The following are the facts of the case of Commissioner of internal revenue, petitioner vs. Kate j, Crinchton.The defendant and her children had a tract of land that has a developed side o and undeveloped part. They all owned the land in undivided interests. The fact that one of the lands was improved and the other one not developed lead to a difference in the exchange interests. Her children transferred to her their undivided interests in the developed part of the land and she made a counter offer of transferring to them 3/12 interest of the country land. The transfer-included oil, gas and any other mineral produced above or below the land. Kate the respondent, made a gain of $15357.77 on the ½ interest conveyed to her. The interest she transferred to her children had a cost basis of zero.
The issue was the respondent treated her transfer of property as one of like kind and therefore non-taxable under section 112-B-1 revenue act of 1936. IRS on the other hand was of the opinion that there was a capital gain of $15357.77 and the respondent leading to a deficient of $628.66 in her calculation for tax revenue. They upheld this decision in accordance with section .7 of the revenue act of 1936.the tax respondent appealed to the board of tax and Board .2 held that the exchange was in kind and it determined a new deficiency of $86.46.the commissioner decided that the board had made a wrong decision.
The appeals court was to decide whether the exchange was non- taxable. The court considered the following issues before making its decision. The statute of the revenue act was not very clear if interpreted alone and it would cause some difficulties. Therefore, the most favorable statute to consider was the Treasury regulations 94.3 that are clearer. Under this statute, the case of Helvering co. Vs Reynolds Tobacco Company was decided and from that day, the statue has been interpreted for many cases .the revenue act was very general to be used in deciding the case.
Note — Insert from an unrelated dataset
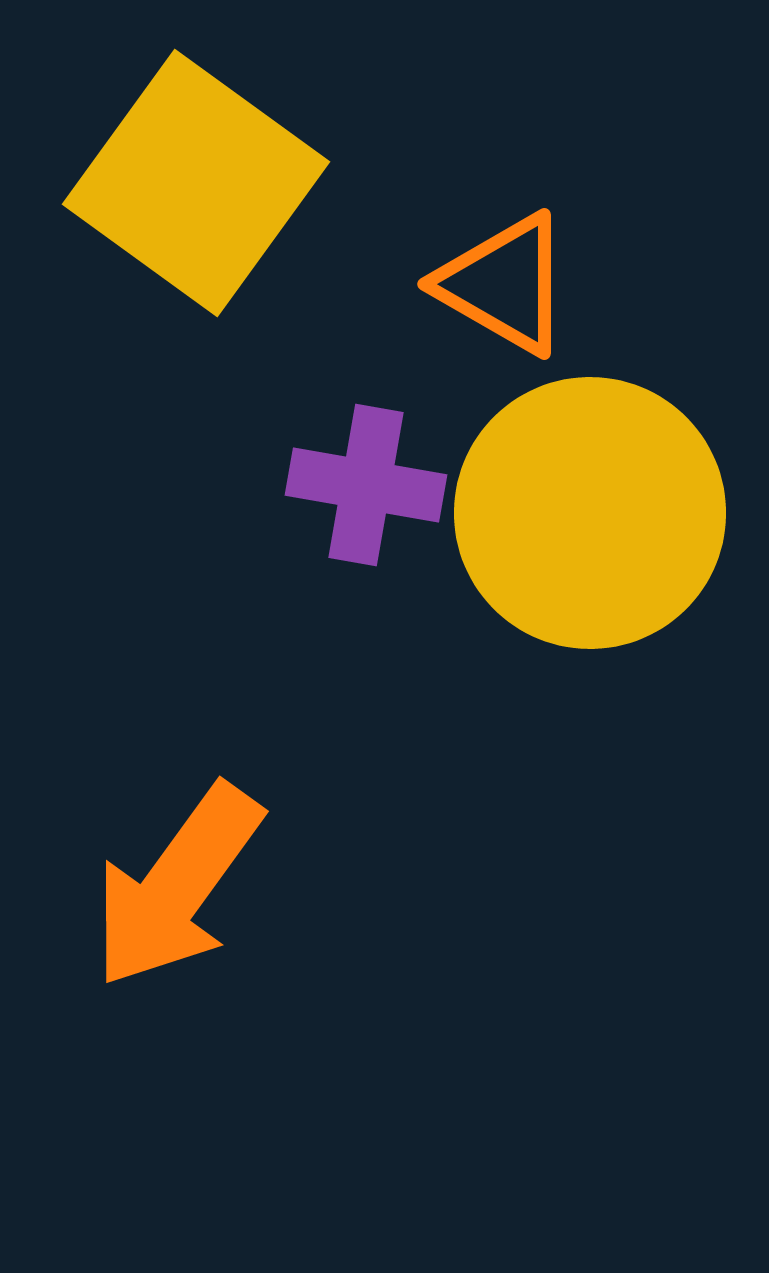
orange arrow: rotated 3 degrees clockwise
The court conclusion was that the boards’ ruling was upheld and its reasoning and explanations are as discussed below.
I agree with the court's ruling of upholding that the property was personal and therefore there was no taxable gain from it. This is because one family owned the land in the developed part of town and undeveloped part. There was no dealer involved in the transfer; therefore, the gain remained in the family. The transfer was not commercial in nature and the family realized the gains. It was just a swap of interests from the children to their mother.